Kübra ÇİFTÇİ (Eyüp Anadolu İHL, 1986): Yasağın tamamen hukuksuz olduğunu ve hiçbir yasal belge olmadığı halde keyfi olarak uygulandığını sadece biz değil aklı selim herkes basın söylüyor. Fakat bu yılki yasak dördüncü haftasını bitirmesine rağmen meclis daha iki gün önce harekete geçti. Zaten daha önce öğretmenlere ve üniversite öğrencilerine yasak getirilmişti. Resmen bize zulmediyorlar. Neden bizim gibi insanlardan bu kadar çok korkuyorlar. Bizden inançlarımızı bir kenara bırakıp ikili bir görüntüde yaşamamızı istiyorlar. İman ettiğimizde sorumluluğumuzu hissettiğimiz dinin gereklerini uygulamamıza engel oluyorlar. Böylece karakterlerimizi, ruhsal durumlarımızı çökerterek bizi sindirmeye çalışıyorlar.
Zeliha KAYA (Eyüp İHL, 1985): Biz başörtüsünü sadece dinimizin bir emri olduğu için takıyoruz. Türkiye'de yaşanan bu başörtüsü zulmünü evrensel İnsan hakları ihlali olarak görüyorum. Çünkü sorun sadece Türkiye ile sınırlı değil. Pek çok Avrupa ülkesinde de inançları gereği başını örtenlere benzer uygulamalar yapılmakta. Ben dünyada çatışmanın din merkezli olduğunu düşünüyorum. Savaş, inananlar ve inanmayanlar arasında.
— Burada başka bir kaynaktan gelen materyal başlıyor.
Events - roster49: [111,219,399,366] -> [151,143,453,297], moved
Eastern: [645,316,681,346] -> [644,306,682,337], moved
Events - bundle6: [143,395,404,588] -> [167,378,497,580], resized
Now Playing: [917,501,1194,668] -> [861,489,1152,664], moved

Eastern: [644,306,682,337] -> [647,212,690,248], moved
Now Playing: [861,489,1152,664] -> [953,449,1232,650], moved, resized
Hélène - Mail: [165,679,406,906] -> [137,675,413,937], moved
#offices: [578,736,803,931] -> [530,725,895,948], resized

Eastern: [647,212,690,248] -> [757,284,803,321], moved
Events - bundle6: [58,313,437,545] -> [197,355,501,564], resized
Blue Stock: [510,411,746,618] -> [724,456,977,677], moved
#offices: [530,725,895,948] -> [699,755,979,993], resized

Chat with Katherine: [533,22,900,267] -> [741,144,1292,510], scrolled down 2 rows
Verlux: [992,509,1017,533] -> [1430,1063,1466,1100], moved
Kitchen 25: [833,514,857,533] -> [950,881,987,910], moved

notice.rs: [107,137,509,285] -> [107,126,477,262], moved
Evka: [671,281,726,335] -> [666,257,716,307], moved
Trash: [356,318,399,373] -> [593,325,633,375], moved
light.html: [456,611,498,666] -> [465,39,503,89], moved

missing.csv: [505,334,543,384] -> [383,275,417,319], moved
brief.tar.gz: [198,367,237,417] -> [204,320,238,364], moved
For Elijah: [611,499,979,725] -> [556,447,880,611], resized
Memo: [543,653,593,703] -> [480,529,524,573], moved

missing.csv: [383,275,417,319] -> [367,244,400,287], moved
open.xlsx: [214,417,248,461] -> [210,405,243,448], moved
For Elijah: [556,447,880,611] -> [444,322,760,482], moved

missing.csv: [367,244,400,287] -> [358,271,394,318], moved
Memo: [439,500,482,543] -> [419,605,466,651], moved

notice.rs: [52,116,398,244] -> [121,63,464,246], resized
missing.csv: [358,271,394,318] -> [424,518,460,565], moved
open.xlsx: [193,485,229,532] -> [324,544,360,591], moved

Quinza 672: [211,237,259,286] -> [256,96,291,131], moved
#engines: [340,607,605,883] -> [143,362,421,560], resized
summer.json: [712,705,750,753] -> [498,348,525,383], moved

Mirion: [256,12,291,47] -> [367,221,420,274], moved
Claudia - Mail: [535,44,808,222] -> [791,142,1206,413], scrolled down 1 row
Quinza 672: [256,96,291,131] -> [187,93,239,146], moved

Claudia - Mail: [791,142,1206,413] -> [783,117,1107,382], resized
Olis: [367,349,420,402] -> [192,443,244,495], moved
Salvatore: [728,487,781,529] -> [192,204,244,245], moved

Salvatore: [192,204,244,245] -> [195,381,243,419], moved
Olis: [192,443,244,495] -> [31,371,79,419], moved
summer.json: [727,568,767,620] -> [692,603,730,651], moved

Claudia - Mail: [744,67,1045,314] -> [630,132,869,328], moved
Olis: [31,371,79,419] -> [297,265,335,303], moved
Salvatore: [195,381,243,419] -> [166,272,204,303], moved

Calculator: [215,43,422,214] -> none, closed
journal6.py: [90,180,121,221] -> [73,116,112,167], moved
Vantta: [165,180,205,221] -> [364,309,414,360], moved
Zehra: Başörtüsü yasağı bastırılmış bir biçimde her sene vardı ve uygulanması için her zaman direktiflerde bulunuldu. Her sene mutlaka okulda türban yasağı korkusu vardı. Derslerden çok ne yapacağımızı düşünür hale geldik. Bu yasak bence başörtüsü yasağı değil, bizim kimliğimize, inancımıza ve hürriyetimize konulan bir yasaktı. Bizim saçımızı görmek için değil, kimliğimizi elimizden alma projesi içerisindeydiler. Özgür bir ülke olduğu savunulan ve hatta müslüman ülke olduğu iddia edilen Türkiye aslında bir kral tarafından yönetilen insan topluluğundan başka bir şey değil.
Başörtüsü yasağı karsısında tavrınız nasıl oldu?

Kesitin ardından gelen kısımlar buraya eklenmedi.